(Supplied information Opens)
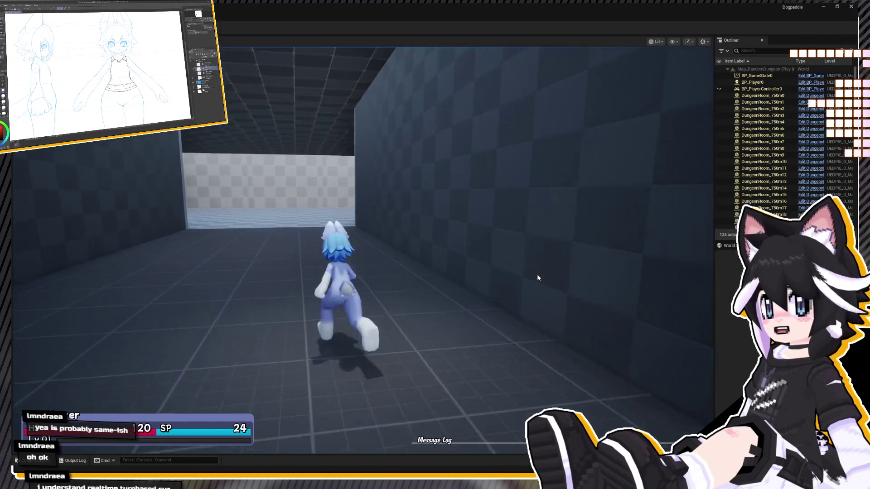
pyautogui.press('w')
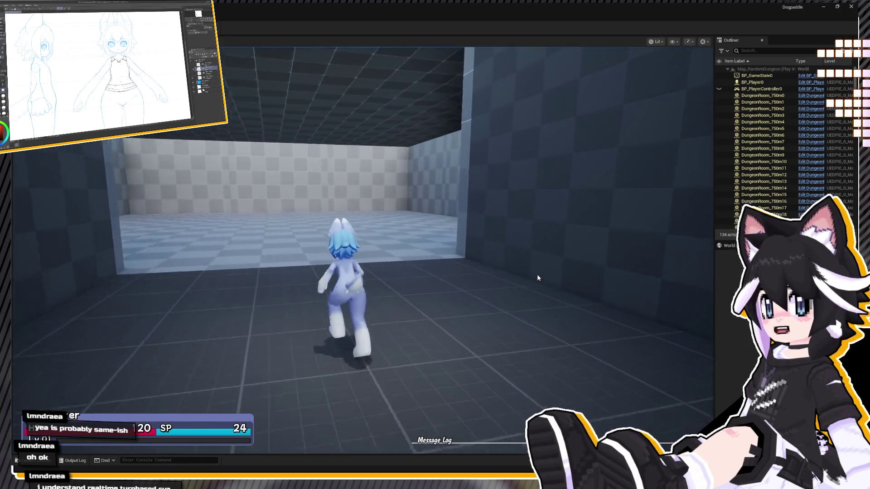
# Run the character down the long corridors toward the blue opening and the end wall
pyautogui.press('d')
pyautogui.press('s')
(Supplied information Closes)
**Task item**: Scan the material above. Return every line containing the string "press".

**Result of this task**:
pyautogui.press('w')
pyautogui.press('d')
pyautogui.press('s')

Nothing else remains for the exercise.